- Born: 17 August 1954 (age 72) Travnik, PR Bosnia and Herzegovina, FNR Yugoslavia
- Education: University of Sarajevo (AB); University of Belgrade (MA); University of Zagreb (PhD); Columbia University (Postdoc);
- Occupations: Dramaturgist, academic
- Years active: 1975–present
- Spouse: Senad Dautović

= Zehra Kreho =

Bosnian dramaturgist and academic

Zehra Kreho (born 17 August 1954) is a Bosnian dramaturge, dramaturgist, literary theorist, university professor and public intellectual.

==Life and career==
=== Early life ===
Kreho was born on 17 August 1954, in Travnik, PR Bosnia and Herzegovina, then part of FPR Yugoslavia, into a family of Yugoslav diplomats. She spent her early childhood in Nairobi, Kenya, and Addis Ababa, Ethiopia, where her father was stationed at the Yugoslav embassy, completing her primary education in both cities. After returning to Yugoslavia, she enrolled at the prestigious First Sarajevo Gymnasium (Prva Sarajevska gimnazija), the oldest secondary school in Bosnia and Herzegovina whose alumni include novelist and Nobel Prize laureate Ivo Andrić and chemist and Nobel Prize laureate Vladimir Prelog.

=== Education ===
In 1974, Kreho graduated with degrees in Comparative Literature and Dramaturgy from the Faculty of Philosophy at the University of Sarajevo, specializing in Comparative Literature and Theatre Studies. She went on to earn a master’s degree in Dramatic Arts in 1978 from the Academy of Dramatic Arts in Belgrade, receiving the title of Master of Science in Dramaturgy. In 1981, Kreho completed her PhD in Humanities with a focus on Dramaturgy at the Faculty of Philosophy at the University of Zagreb, obtaining the title of Doctor of Science. In 1982, she was awarded a Fulbright Scholarship for postdoctoral studies at Columbia University in New York. From 1983 to 1986, Kreho continued her postdoctoral work at Columbia University on multiple occasions, receiving two extensions at the university’s request. During this period, she served as an assistant to Professor Eric Bentley in the field of Dramaturgy.

=== Academic career ===
She played an active role in establishing the Department of Dramaturgy at the Academy of Performing Arts in Sarajevo, alongside Prof. Dr. Razija Lagumdžija and the then-dean of the Academy. After its founding, she took an active part in implementing the department’s curriculum. From July 1993 to December 1998, she served as an assistant professor at the Academy of Performing Arts in Sarajevo. From December 1998 to December 2002, she held the position of associate professor, and since December 2002, she has been a full professor at the Academy.
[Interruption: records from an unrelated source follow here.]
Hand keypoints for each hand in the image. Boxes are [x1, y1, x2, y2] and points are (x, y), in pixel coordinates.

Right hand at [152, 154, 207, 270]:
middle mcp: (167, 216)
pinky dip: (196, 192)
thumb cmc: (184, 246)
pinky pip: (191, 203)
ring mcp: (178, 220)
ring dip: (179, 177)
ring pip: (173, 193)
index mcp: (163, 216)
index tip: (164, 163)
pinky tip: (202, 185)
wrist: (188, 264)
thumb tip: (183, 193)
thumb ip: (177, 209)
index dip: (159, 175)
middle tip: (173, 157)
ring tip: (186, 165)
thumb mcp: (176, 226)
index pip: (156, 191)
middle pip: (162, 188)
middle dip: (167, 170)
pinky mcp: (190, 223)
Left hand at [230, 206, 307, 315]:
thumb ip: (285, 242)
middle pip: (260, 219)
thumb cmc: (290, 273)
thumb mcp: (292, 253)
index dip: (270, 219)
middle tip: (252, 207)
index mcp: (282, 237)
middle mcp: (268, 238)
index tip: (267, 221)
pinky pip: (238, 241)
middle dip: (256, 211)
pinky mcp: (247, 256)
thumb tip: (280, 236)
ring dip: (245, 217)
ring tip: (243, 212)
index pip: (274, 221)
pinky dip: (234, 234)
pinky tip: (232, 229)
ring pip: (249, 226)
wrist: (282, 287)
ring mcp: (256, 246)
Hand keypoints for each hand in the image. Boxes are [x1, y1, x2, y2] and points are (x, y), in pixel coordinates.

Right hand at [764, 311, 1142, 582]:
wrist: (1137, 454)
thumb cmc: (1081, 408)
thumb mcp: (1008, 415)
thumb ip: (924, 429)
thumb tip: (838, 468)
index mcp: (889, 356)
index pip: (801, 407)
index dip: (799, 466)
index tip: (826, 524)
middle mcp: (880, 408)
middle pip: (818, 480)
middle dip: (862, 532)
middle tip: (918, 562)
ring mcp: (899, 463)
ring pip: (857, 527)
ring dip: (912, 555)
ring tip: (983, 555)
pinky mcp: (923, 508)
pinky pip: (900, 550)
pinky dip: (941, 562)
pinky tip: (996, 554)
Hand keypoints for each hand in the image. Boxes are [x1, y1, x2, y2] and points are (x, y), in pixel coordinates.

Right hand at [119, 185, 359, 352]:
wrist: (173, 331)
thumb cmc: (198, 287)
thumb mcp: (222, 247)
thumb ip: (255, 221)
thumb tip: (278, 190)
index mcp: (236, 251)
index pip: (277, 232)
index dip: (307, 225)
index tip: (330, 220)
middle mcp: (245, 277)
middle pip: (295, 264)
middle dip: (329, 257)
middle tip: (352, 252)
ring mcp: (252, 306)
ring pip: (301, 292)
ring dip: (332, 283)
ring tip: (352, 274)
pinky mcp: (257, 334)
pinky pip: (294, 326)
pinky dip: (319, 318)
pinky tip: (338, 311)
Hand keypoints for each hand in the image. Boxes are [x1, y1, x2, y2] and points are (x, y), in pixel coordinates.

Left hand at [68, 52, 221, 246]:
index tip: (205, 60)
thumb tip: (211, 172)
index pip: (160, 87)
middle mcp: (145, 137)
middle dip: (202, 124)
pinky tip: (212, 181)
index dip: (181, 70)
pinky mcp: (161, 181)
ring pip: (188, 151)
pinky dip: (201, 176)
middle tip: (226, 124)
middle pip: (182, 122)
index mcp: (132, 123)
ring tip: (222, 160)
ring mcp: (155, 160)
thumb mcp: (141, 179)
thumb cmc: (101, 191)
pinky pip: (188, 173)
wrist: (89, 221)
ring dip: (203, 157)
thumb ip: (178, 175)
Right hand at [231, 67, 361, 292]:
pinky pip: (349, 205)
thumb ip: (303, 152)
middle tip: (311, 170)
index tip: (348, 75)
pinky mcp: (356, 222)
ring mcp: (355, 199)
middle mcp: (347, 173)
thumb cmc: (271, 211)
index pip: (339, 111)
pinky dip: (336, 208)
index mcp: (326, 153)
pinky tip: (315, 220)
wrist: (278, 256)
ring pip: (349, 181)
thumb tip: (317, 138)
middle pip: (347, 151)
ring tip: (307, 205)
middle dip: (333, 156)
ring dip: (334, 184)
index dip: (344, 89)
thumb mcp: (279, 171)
Between 1999 and 2003, she also served as vice-dean and was a permanent member of the Senate of the University of Sarajevo during this time. From 2007 to 2011, she was a member of the Board of Directors of the Academy of Performing Arts.
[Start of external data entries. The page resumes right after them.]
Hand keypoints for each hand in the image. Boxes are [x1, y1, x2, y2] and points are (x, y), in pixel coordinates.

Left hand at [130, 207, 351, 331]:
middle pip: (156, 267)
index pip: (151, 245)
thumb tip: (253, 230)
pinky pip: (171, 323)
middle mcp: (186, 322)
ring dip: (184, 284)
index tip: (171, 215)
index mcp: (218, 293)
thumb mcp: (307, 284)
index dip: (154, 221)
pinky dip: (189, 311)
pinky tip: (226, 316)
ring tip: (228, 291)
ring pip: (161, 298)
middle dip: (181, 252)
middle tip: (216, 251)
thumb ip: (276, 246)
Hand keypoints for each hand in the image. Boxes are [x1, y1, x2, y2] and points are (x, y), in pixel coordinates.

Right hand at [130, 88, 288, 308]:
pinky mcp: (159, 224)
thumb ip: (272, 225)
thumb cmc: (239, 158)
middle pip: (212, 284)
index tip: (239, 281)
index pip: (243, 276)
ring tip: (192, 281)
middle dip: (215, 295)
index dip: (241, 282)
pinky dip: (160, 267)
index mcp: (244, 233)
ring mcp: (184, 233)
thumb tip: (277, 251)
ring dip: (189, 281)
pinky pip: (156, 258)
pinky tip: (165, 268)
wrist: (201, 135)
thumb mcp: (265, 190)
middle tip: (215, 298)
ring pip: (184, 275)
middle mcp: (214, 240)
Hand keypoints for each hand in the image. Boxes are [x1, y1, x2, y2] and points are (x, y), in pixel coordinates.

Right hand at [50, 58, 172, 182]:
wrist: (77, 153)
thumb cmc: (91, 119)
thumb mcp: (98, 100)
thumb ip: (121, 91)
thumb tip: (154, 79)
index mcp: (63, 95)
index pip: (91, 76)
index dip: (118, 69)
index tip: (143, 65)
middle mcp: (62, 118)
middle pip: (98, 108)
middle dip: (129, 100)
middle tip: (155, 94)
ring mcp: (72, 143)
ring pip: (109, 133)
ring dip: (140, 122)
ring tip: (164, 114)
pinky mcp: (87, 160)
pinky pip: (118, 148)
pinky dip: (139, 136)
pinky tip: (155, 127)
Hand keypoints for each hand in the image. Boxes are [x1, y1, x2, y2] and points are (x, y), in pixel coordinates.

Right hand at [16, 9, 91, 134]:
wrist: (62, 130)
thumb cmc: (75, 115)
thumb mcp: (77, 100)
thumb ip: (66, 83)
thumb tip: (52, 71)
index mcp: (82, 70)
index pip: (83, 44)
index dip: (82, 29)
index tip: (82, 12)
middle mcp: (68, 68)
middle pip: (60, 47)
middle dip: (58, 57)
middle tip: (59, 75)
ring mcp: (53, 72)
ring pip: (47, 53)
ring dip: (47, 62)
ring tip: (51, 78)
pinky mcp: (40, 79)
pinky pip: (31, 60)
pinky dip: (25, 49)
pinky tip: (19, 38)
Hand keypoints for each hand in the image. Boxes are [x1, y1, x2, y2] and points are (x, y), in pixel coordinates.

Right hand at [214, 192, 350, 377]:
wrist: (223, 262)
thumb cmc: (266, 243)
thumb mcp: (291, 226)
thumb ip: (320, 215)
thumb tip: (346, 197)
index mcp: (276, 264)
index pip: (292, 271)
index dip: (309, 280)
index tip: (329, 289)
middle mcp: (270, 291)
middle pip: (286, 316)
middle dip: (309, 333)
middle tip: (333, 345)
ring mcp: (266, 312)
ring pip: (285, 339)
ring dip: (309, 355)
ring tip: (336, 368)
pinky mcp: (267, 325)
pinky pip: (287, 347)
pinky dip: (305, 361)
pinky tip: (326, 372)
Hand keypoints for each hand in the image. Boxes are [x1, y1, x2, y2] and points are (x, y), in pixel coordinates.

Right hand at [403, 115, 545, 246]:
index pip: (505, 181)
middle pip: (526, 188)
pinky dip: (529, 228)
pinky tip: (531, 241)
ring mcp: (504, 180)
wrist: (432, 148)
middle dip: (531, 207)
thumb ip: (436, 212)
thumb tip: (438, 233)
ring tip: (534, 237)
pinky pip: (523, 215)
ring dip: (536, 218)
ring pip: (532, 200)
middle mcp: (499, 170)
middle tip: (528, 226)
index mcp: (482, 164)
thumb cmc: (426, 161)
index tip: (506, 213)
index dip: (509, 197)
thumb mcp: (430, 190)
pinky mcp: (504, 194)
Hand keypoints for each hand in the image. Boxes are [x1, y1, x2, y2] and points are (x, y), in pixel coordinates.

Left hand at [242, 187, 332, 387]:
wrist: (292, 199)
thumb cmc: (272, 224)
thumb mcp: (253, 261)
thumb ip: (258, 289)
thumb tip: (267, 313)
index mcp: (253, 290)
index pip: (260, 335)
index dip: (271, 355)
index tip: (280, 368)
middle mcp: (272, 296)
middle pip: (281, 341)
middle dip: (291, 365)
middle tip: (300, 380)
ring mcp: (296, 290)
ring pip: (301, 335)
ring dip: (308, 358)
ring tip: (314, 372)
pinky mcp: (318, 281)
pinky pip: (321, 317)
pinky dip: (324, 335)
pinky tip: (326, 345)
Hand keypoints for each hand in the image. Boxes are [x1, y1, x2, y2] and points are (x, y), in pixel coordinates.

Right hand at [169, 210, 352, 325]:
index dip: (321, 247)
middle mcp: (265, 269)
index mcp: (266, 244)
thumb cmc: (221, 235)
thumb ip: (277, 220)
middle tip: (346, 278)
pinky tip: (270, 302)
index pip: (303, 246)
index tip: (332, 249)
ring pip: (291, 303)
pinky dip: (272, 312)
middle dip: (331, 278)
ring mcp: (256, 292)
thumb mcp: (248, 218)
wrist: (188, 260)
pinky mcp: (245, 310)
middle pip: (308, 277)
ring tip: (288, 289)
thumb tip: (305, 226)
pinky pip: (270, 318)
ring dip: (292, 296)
On two occasions, she was a guest of the U.S. government, most recently in 1997, participating in the U.S. Department of State’s program on regional theatre. During this period, she delivered lectures at the University of Colorado Boulder, specializing in Shakespeare studies, as well as at the University of Phoenix, Arizona, Seattle University, and Georgetown University in Washington, D.C. At the invitation of Columbia University, she extended her stay to offer a course on the works of William Shakespeare.

=== Theatre career ===
From 1975 to 1993, she worked as a dramaturge at the Sarajevo National Theatre. During her tenure, she contributed to over one hundred productions, for which she received numerous awards in Yugoslavia.

Between 1972 and 1974, she was a British government scholarship recipient in the field of dramaturgy and participated in drama workshops with the Royal Shakespeare Company in Stratford-upon-Avon, UK.

=== Humanitarian work ===
She served as the Executive Director of the English humanitarian organization Mary Stopes International, where she organized 18 support centers for women traumatized by war, initially in Sarajevo and later in occupied areas following the cessation of hostilities. As the first representative of this organization in Bosnia and Herzegovina, she managed a team of 232 employees, including 173 qualified psychologists. Mary Stopes International recognized her as the most successful director among all its global branches in 1996. She held this leadership position until the organization withdrew from Bosnia and Herzegovina.

In 1993, she received the American Helsinki Watch Award for Freedom of Expression for an article published in The New Yorker titled “A Banquet in Bosnia.”